Why did I pick these royal women to illustrate my fashion point? Because my family took the photos, that's why!
Yup, you heard me: Three generations of one whole branch of my family were photographers, and some of them were official photographers to the Tsar! You can see my cousin, Abram's imprint on the bottom left of this portrait of the Empress.
As Jews, this branch of my family had to get special permission to live in St. Petersburg to fulfil their duties to the Tsar. I wonder so much how they felt about that, living a wealthier, more comfortable, less restricted life than all their relatives - while in service to those who were responsible the systemic oppression of Jews in the first place.
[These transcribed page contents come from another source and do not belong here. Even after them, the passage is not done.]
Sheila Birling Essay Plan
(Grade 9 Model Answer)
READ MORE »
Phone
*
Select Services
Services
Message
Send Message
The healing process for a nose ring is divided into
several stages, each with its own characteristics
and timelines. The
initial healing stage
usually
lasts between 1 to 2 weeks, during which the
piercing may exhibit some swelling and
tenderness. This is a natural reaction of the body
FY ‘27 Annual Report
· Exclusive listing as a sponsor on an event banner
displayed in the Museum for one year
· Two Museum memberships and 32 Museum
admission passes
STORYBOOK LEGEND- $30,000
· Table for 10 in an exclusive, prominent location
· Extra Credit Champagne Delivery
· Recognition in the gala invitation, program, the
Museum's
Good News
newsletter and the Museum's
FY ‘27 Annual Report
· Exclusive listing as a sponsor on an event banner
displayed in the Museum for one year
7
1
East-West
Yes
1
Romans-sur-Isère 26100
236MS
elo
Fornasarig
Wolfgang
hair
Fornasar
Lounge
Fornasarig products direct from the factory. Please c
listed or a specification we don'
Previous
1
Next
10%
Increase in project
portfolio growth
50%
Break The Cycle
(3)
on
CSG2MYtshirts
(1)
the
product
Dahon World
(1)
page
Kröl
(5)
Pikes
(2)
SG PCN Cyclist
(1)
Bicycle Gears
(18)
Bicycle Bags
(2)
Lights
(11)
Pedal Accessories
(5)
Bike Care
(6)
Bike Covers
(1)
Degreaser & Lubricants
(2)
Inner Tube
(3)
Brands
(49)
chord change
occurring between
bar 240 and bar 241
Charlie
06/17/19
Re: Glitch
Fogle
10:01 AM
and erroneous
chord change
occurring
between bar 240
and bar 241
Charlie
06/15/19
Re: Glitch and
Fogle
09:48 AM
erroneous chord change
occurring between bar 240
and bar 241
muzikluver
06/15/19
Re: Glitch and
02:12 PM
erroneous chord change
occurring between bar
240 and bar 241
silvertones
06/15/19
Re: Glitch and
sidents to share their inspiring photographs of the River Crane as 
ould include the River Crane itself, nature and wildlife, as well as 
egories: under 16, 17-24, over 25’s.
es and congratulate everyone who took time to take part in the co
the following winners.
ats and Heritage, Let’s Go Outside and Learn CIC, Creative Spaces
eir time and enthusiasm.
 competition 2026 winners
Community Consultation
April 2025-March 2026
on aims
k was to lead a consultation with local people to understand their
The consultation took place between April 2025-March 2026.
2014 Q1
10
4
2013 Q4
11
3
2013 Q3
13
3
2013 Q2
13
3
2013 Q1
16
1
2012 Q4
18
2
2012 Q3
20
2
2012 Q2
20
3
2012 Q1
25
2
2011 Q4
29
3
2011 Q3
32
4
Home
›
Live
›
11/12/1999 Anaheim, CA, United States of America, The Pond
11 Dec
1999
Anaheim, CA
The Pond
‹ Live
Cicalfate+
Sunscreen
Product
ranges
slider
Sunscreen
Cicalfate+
It must have been very strange, and perhaps even upsetting.
Abram (II), one of the 35 relatives I've found who was murdered in the Holocaust |
I'm related to all three of these children. Their mother is my cousin's widow. Photo circa 1910 |
And, just so you know, the two girls, illiterate upon arrival, did get the chance to learn to read and write, and the young chap in the ill fitting suit went on to become a very successful businessman, so, in this case, things went well within a single generation.
But back to my point about Victorian jewelry: Here's Masche, a poor, widowed worker, wearing the same fashion that the Empress wore: A high necked outfit, with a tiny brooch at her throat!
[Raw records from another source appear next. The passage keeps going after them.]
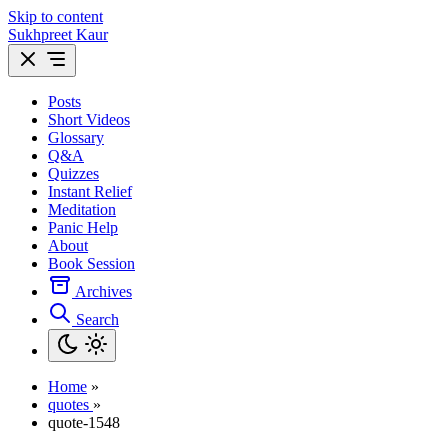
Skip to content
Sukhpreet Kaur
Posts
Short Videos
Glossary
Q&A
Quizzes
Instant Relief
Meditation
Panic Help
About
Book Session
Archives
Search
Home
»
quotes
»
quote-1548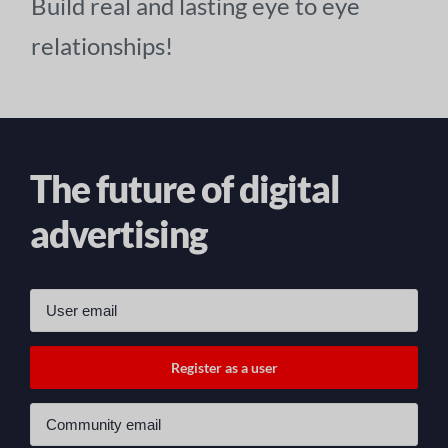
Build real and lasting eye to eye
relationships!
The future of digital
advertising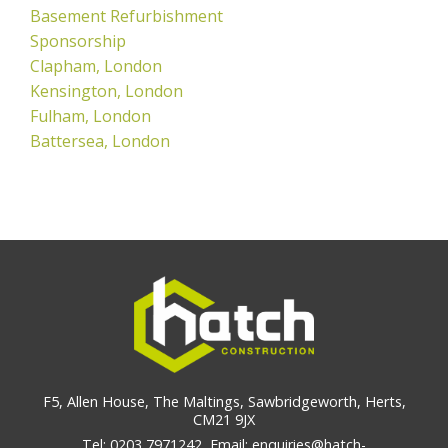
Basement Refurbishment
Sponsorship
Clapham, London
Kensington, London
Fulham, London
Battersea, London
F5, Allen House, The Maltings, Sawbridgeworth, Herts,
CM21 9JX
Tel: 0203 7971242, Email: enquiries@hatch-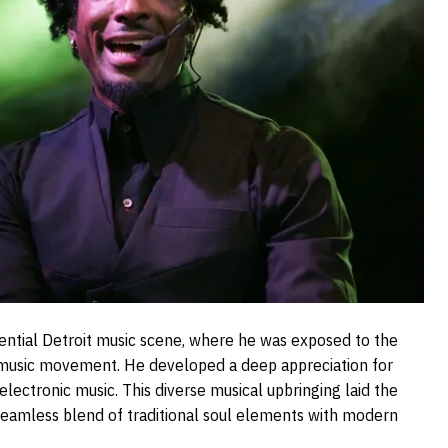
luential Detroit music scene, where he was exposed to the
 music movement. He developed a deep appreciation for
electronic music. This diverse musical upbringing laid the
a seamless blend of traditional soul elements with modern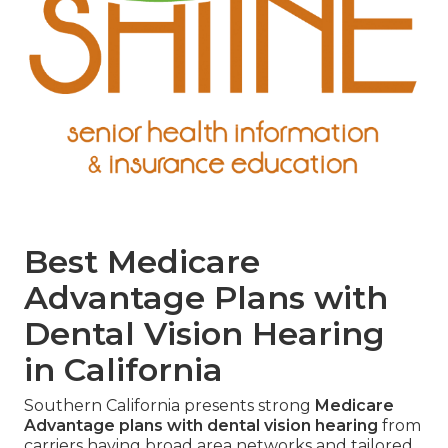
Best Medicare
Advantage Plans with
Dental Vision Hearing
in California
Southern California presents strong
Medicare
Advantage plans with dental vision hearing
from
carriers having broad area networks and tailored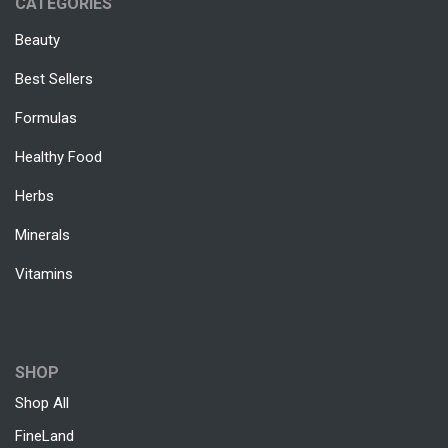
CATEGORIES
Beauty
Best Sellers
Formulas
Healthy Food
Herbs
Minerals
Vitamins
SHOP
Shop All
FineLand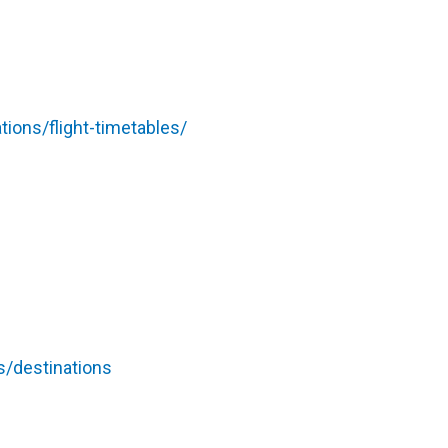
ions/flight-timetables/
s/destinations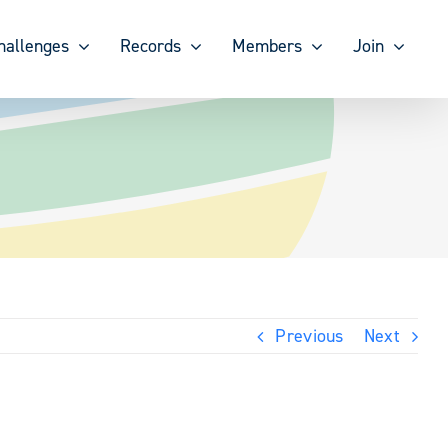
hallenges
Records
Members
Join
Previous
Next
I tried, in my way, to mimic that look.
A word about agate. I tried to find examples of Victorian women wearing dentritic agate, like mine, but I couldn't. Agate in general was very popular in Victorian jewelry. It's naturally occurring, but is not a precious stone, and it was often set in rolled gold, the Victorian equivalent of gold-fill today, so I'm guessing that it was not very expensive. (These pieces are not very expensive today either, if you're interested in owning one.)
A Victorian woman wearing a banded agate brooch at her throat. |
A green, Edwardian, banded agate, watch fob. |
I'm happy to say that this particular piece is now in my own collection of vintage and antique jewelry, but ...
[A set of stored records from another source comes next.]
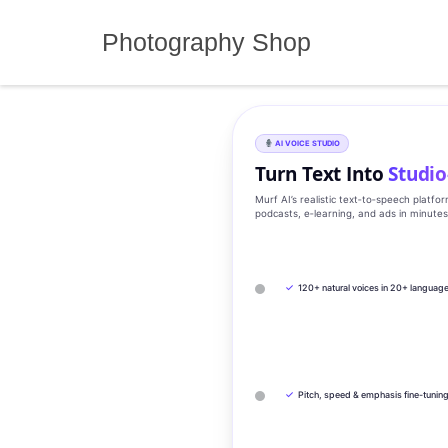
Skip
to
Photography Shop
content
AI VOICE STUDIO
Turn Text Into
Studio
Murf AI’s realistic text‑to‑speech platfo
podcasts, e‑learning, and ads in minute
✓
120+ natural voices in 20+ languag
✓
Pitch, speed & emphasis fine-tunin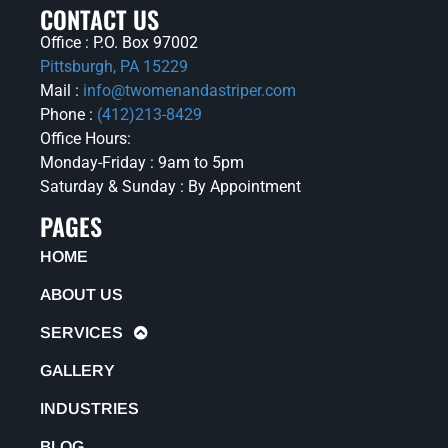
CONTACT US
Office : P.O. Box 97002
Pittsburgh, PA 15229
Mail :
info@twomenandastriper.com
Phone :
(412)213-8429
Office Hours:
Monday-Friday : 9am to 5pm
Saturday & Sunday : By Appointment
PAGES
HOME
ABOUT US
SERVICES
GALLERY
INDUSTRIES
BLOG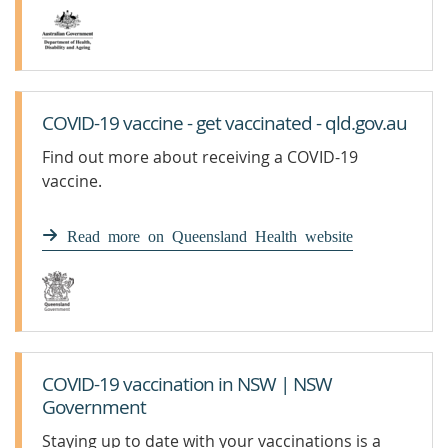
COVID-19 vaccine - get vaccinated - qld.gov.au
Find out more about receiving a COVID-19
vaccine.
Read more on Queensland Health website
COVID-19 vaccination in NSW | NSW
Government
Staying up to date with your vaccinations is a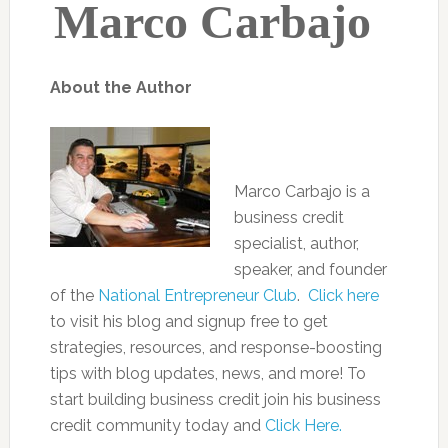
Marco Carbajo
About the Author
Marco Carbajo is a
business credit
specialist, author,
speaker, and founder
of the
National Entrepreneur Club
.
Click here
to visit his blog and signup free to get
strategies, resources, and response-boosting
tips with blog updates, news, and more! To
start building business credit join his business
credit community today and
Click Here.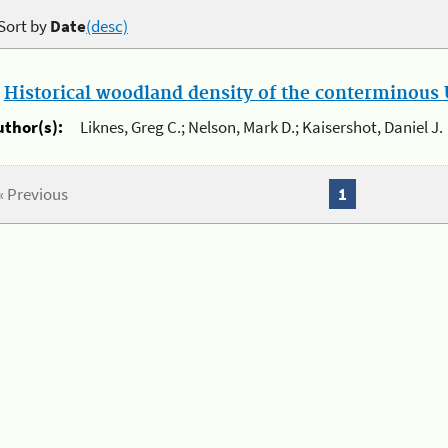
Sort by
Date
(desc)
.
Historical woodland density of the conterminous U
uthor(s):
Liknes, Greg C.; Nelson, Mark D.; Kaisershot, Daniel J.
« Previous
1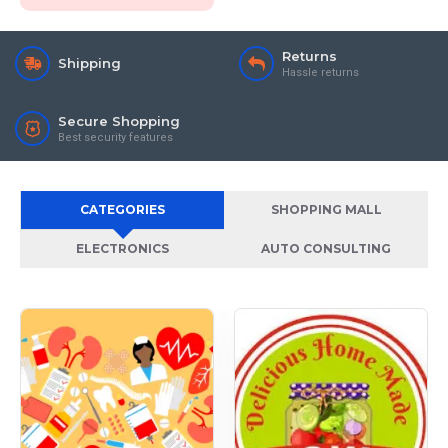
Returns
Shipping
Hassle returns
Secure Shopping
Best security features
CATEGORIES
SHOPPING MALL
ELECTRONICS
AUTO CONSULTING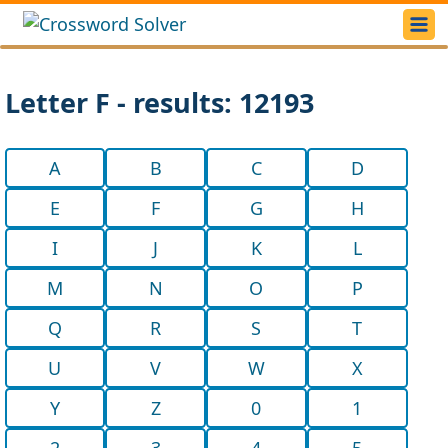
Letter F - results: 12193
A
B
C
D
E
F
G
H
I
J
K
L
M
N
O
P
Q
R
S
T
U
V
W
X
Y
Z
0
1
2
3
4
5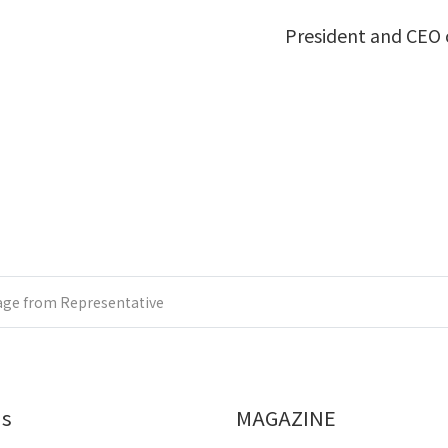
President and CEO o
ge from Representative
Us
MAGAZINE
... it almost feels like a shame to wear agate close to the body, where you can't see the light passing through it.
From Short, Round, and Cute: A Distinguished Older Gentlewoman |
At any rate, agate is a perfect choice when you're wearing an outfit that echoes nature itself.
So are earth tones, like these great, 1930/40s style, brown oxfords ...
... and this woolly, brown sweater. I think I found it in a free bin somewhere, years and years ago. I always get compliments on it, and I'm never quite sure why.
Maybe it's the strange, little, knit flowers on it. People seem to like those.
To tie the brown sweater in with the green dress, I added this green brooch which I think may be from the 1930s. Since I wore it, Beau managed to knock a rhinestone loose on it, and then lose that rhinestone. Boo. Oh well. So it goes, especially with old, costume pieces like this one.
In keeping with the green and brown, earth tones, I wore this green hair clip. I got it at a drug store decades ago, and am really surprised by how often it seems a good match for an outfit.
I added these sweet, little earrings, which I think are paste and brass, and, again, probably from the 1930s.
As with many earrings made in the first half of the 20th century, these charmers have screw backs. As much as I adore vintage jewelry, which is a lot, I do find screw backs to be such a bother! I do think twice and even thrice before buying them because I know I'll seldom wear them. But, whenever I do wear them, I like the really authentic touch they add to my outfits. Even just screwing the in place makes me feel like I've travelled back in time.
Overall, I felt that my look was a success. It made me feel lovely, and harmonized with nature in a playful way.
I felt like this little girl, becoming one with nature ...
Me, on the left, 6 years old |
... in Massachusetts, in the Adirondacks, on the west coast of Canada, and in the Kootenay mountains. Wherever there is natural beauty, I can make myself at home ...
... but I prefer my home, the one I have chosen for myself after a lifetime of being moved around. My land is a chosen land, and it's one of the best decisions I ever made.
(I'm sharing this with Not Dressed as Lamb, and Not Dead Yet Style.)